Springdale, Arkansas is closing a long-standing gap in Northwest Arkansas's regional trail network, using a $137,920 federal grant to build a shared-use path that will finally link the city to the trail system at Lake Fayetteville.
The new segment, called Deans Trail Phase IIIB, will connect the end of the existing Deans Trail at Don Tyson Parkway to the Fayetteville trail network to the south. It's a modest piece of infrastructure, but it effectively stitches Springdale into a regional system that stretches more than 100 paved miles through Bentonville, Rogers, and Fayetteville.

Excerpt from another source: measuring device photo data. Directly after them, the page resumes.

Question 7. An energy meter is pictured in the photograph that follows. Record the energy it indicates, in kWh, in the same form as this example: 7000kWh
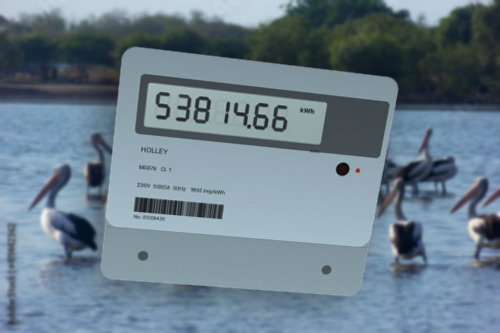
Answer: 53814.66kWh
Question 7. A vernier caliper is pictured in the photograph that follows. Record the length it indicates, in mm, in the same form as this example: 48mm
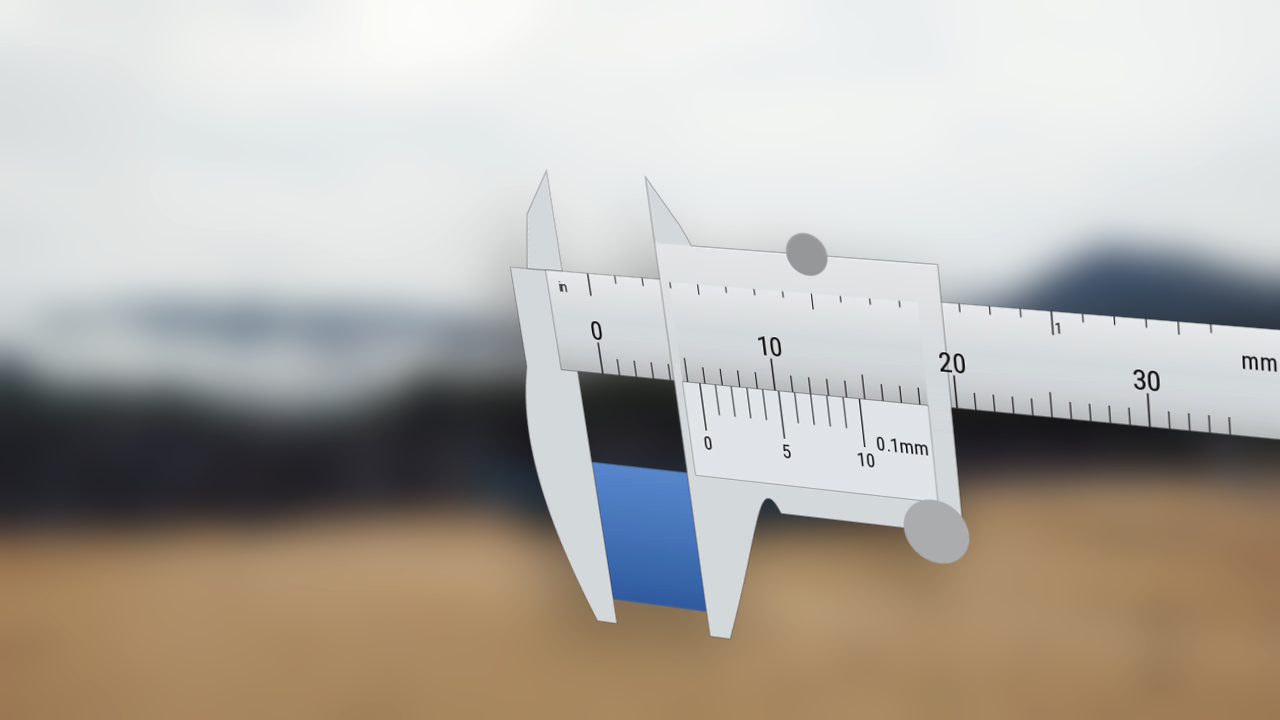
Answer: 5.7mm
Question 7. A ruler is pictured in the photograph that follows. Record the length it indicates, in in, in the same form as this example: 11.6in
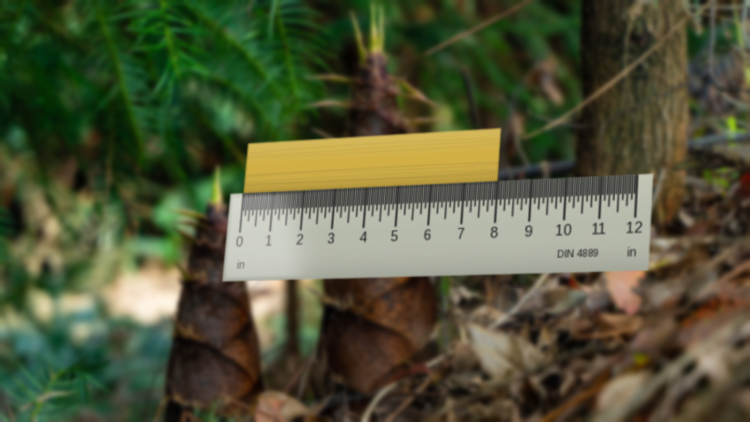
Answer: 8in
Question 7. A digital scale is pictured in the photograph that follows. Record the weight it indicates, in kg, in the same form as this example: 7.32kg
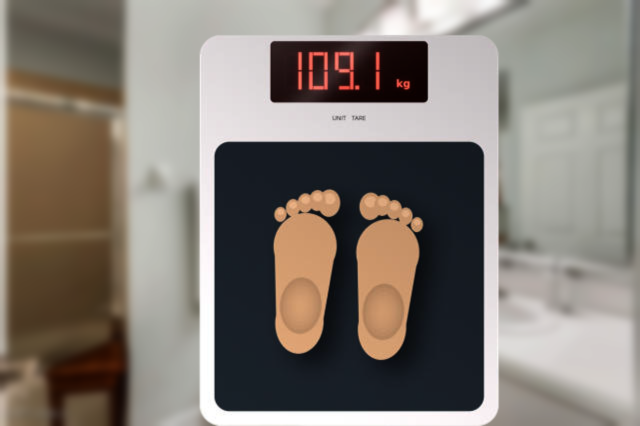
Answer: 109.1kg
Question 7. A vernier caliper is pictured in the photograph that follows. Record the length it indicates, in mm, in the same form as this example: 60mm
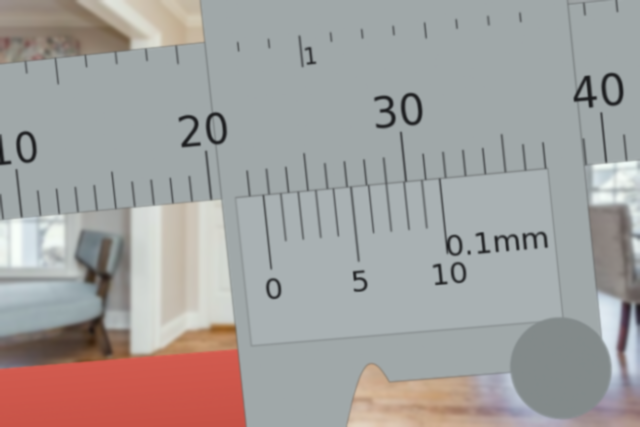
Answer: 22.7mm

Springdale, with roughly 90,000 residents, is the fourth-largest city in Arkansas and one of the fastest-growing in the country. It is also the most diverse city in the Northwest Arkansas metro, with a large Hispanic and Latino population and significant Marshallese and Pacific Islander communities. These are residents who disproportionately walk, bike, and use transit to get around, and who have had the least access to the trail infrastructure that has become a point of regional pride.
Northwest Arkansas's trail network, built incrementally over two decades with substantial backing from the Walton Family Foundation, has drawn national attention as a model for mid-sized metro trail development and is frequently credited with helping major employers like Walmart and Tyson Foods attract workers to the region. But Springdale, home to Tyson Foods' headquarters, has historically lagged behind its neighbors in trail connectivity. Don Tyson Parkway, a busy commercial corridor that has seen rapid development in recent years, was built for cars, and connecting pedestrians and cyclists safely across and along it has been a persistent challenge.
The funding comes from the federal Safe Streets and Roads for All program, created by the 2021 Bipartisan Infrastructure Law with $5 billion to reduce traffic deaths and serious injuries. Similar SS4A awards have supported pedestrian safety projects across the country, including in Chattahoochee, Florida and communities in Northwest Ohio. The program's future is uncertain under the current administration, which has signaled shifting infrastructure priorities, making already-awarded grants like this one more significant for communities counting on the funding.
The grant was posted in March 2026, pointing to construction activity later this year.